Von Matthias Bosenick (25.03.2019)
Ist Musik nicht eindeutig in eine Schublade packbar, fallen als erstes Begriffe wie Jazz oder Progressiv, wenn nicht Avantgarde. Auf Kuhn Fu trifft alles davon zu: Ihre bassklarinettendominierte Fusion verleiht der Rockmusik auf dem vierten Album „Chain The Snake“ unerwartete Winkel und nimmt ihr herkömmliche Popsongstrukturen. Einige Analogien liegen nahe, von Zappa bis Mr. Bungle. Wie oft bei solch abstrakter Komposition bestaunt das Gehirn das Handwerk und zuckt die Seele mit den Schultern. Zunächst: Kuhn Fu – nicht nach Paul benannt – legen Wärme in ihre Musik, darin fühlt sich alsbald auch die Seele wohl.
Komplexe Musik mit Haken, die sie schlägt, ist oft schwer greifbar; Track-Indizes hält man beim ersten Lauf für so willkürlich wie manche Komposition. Nur Geduld, die sieben Stücke auf „Chain The Snake“ haben erkennbar unterschiedliche Stimmungen, innerhalb derer sie die Grenzen derselben ausloten. Und da dringt dann das Gefühl in die Kopfmusik: Legt die Band mit einer Idee vor, fühlen die Musiker, wie diese Idee sich entwickeln könnte, spüren den Nuancen nach, lassen Metamorphosen zu und tragen die Idee durch diverse Zustände. Was passt, kommt rein, und sei es für wenige Sekunden ein Didgeridoo, das eben genau dort zu der dunklen Sequenz passt. Dabei scheuen es die vier Musiker nicht, Ausflüge in Punk, Funk, Easy Listening, Trinklied und unzählbar viele weitere Richtungen zu nehmen. Und es passt. Und obgleich der Musik vornehmlich etwas Dunkles zugrundeliegt, wird man mindestens aufgrund der Variabilität, der Einfallsreichtums und der Spielfreude nicht umhin kommen, der Band irgendeine Art von Humor zu attestieren.

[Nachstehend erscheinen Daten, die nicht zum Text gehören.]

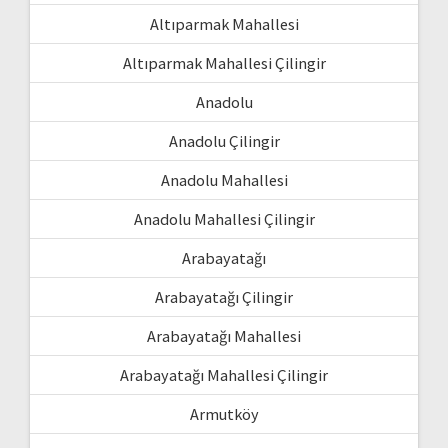
Altıparmak Mahallesi
Altıparmak Mahallesi Çilingir
Anadolu
Anadolu Çilingir
Anadolu Mahallesi
Anadolu Mahallesi Çilingir
Arabayatağı
Arabayatağı Çilingir
Arabayatağı Mahallesi
Arabayatağı Mahallesi Çilingir
Armutköy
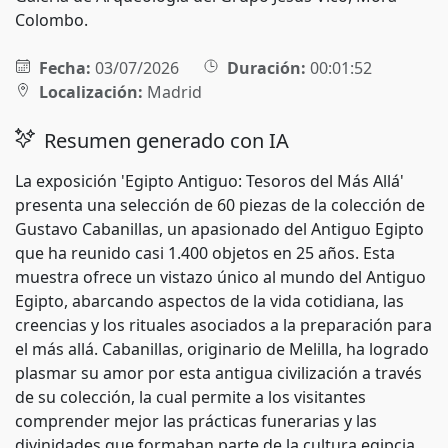
Colombo.
Fecha:
03/07/2026
Duración:
00:01:52
Localización:
Madrid
Resumen generado con IA
La exposición 'Egipto Antiguo: Tesoros del Más Allá'
presenta una selección de 60 piezas de la colección de
Gustavo Cabanillas, un apasionado del Antiguo Egipto
que ha reunido casi 1.400 objetos en 25 años. Esta
muestra ofrece un vistazo único al mundo del Antiguo
Egipto, abarcando aspectos de la vida cotidiana, las
creencias y los rituales asociados a la preparación para
el más allá. Cabanillas, originario de Melilla, ha logrado
plasmar su amor por esta antigua civilización a través
de su colección, la cual permite a los visitantes
comprender mejor las prácticas funerarias y las
divinidades que formaban parte de la cultura egipcia.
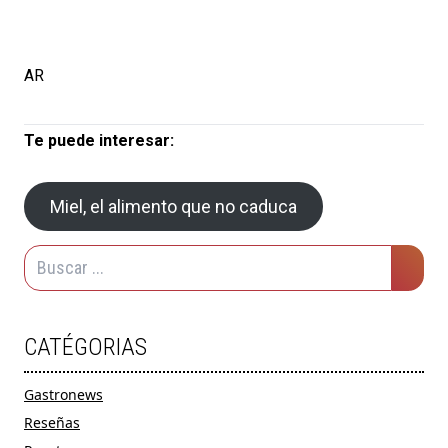
AR
Te puede interesar:
Miel, el alimento que no caduca
CATÉGORIAS
Gastronews
Reseñas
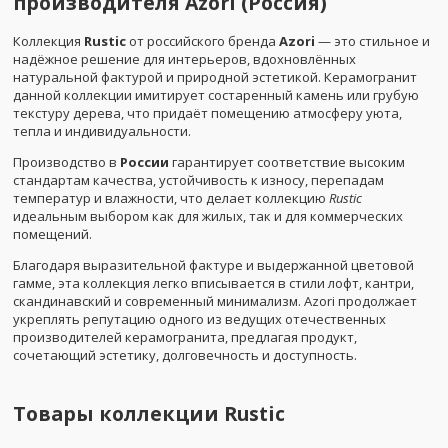
производителя Azori (Россия)
Коллекция
Rustic
от российского бренда
Azori
— это стильное и
надёжное решение для интерьеров, вдохновлённых
натуральной фактурой и природной эстетикой. Керамогранит
данной коллекции имитирует состаренный камень или грубую
текстуру дерева, что придаёт помещению атмосферу уюта,
тепла и индивидуальности.
Производство в
России
гарантирует соответствие высоким
стандартам качества, устойчивость к износу, перепадам
температур и влажности, что делает коллекцию
Rustic
идеальным выбором как для жилых, так и для коммерческих
помещений.
Благодаря выразительной фактуре и выдержанной цветовой
гамме, эта коллекция легко вписывается в стили лофт, кантри,
скандинавский и современный минимализм. Azori продолжает
укреплять репутацию одного из ведущих отечественных
производителей керамогранита, предлагая продукт,
сочетающий эстетику, долговечность и доступность.
Товары коллекции
Rustic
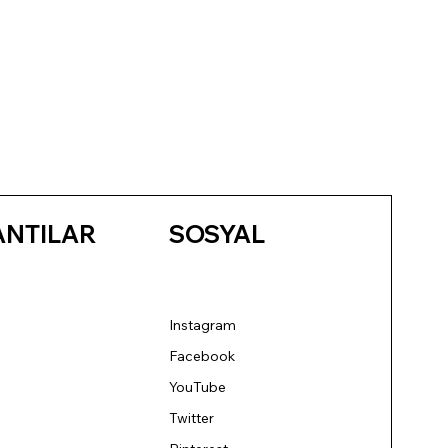
ANTILAR
SOSYAL
Instagram
Facebook
YouTube
Twitter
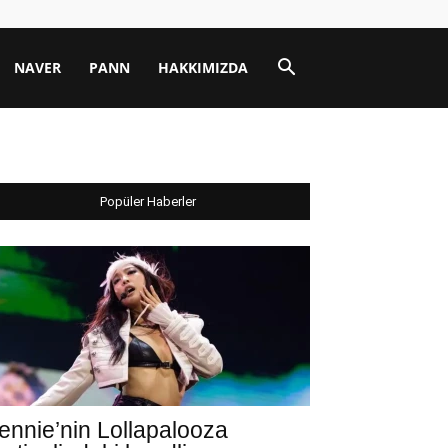
NAVER
PANN
HAKKIMIZDA
Popüler Haberler
ennie’nin Lollapalooza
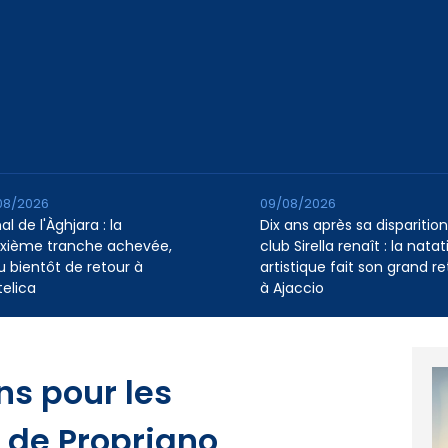
08/2026
09/08/2026
l de l'Àghjara : la
Dix ans après sa disparition,
xième tranche achevée,
club Sirella renaît : la natat
au bientôt de retour à
artistique fait son grand re
telica
à Ajaccio
ns pour les
 de Propriano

Alsbald, nach mehrmaligem Hören, verliert sich der Anschein von improvisierter Willkürlichkeit und man folgt der Narration des Albums. „Marco Messy Millionaire“ startet noch wild wie ein junges Fohlen auf der Weide, zur Mitte zieht „Oswaldo‘s Waltz“ die Stimmung in düsterste Gruften, schon „Gustav Grinch“ groovt wieder wie Sau und der Rauswerfer „Wolf‘s Muckenkogel“ erinnert an ein russisches Volkslied. Mixturen wie diese sind natürlich nicht neu, meistens beruft man sich dabei auf Frank Zappa. Hier fallen einem auch Mr. Bungle oder skandinavische Perlen wie Düreforsög und HC Andersen ein. Dennoch bleibt Musik dieser Art rar genug, um Aufsehen zu erregen, und wenn sie dann qualitativ und emotional so überzeugend ist wie auf „Chain The Snake“, freut man sich umso mehr über diesen Zuwachs in der Discographie.
Der Bandname rührt übrigens nicht von Kapellmeister Paul her, sondern vom entumlauteten Nachnamen des Bandchefs und Hauptkomponisten Christian Achim Kühn. Der Gitarrist gründete die Band vor sieben Jahren in Groningen, mit Kontrabassist Esat Ekincioğlu aus der Türkei und Klarinettist Ziv Taubenfeld aus Israel. Heute ist noch Schlagzeuger George Hadow aus England mit im Ensemble, der hier erstmals Gründungsmitglied Lav Kovač ersetzt. Internationale Besetzung, die Welt in Kunst, Globalisierung in gut: „Chain The Snake“ ist ein schöner Soundtrack zu entnervenden Nachrichten über Brexit und andere Zerfallsbewegungen – und macht natürlich auch sonst gute Laune.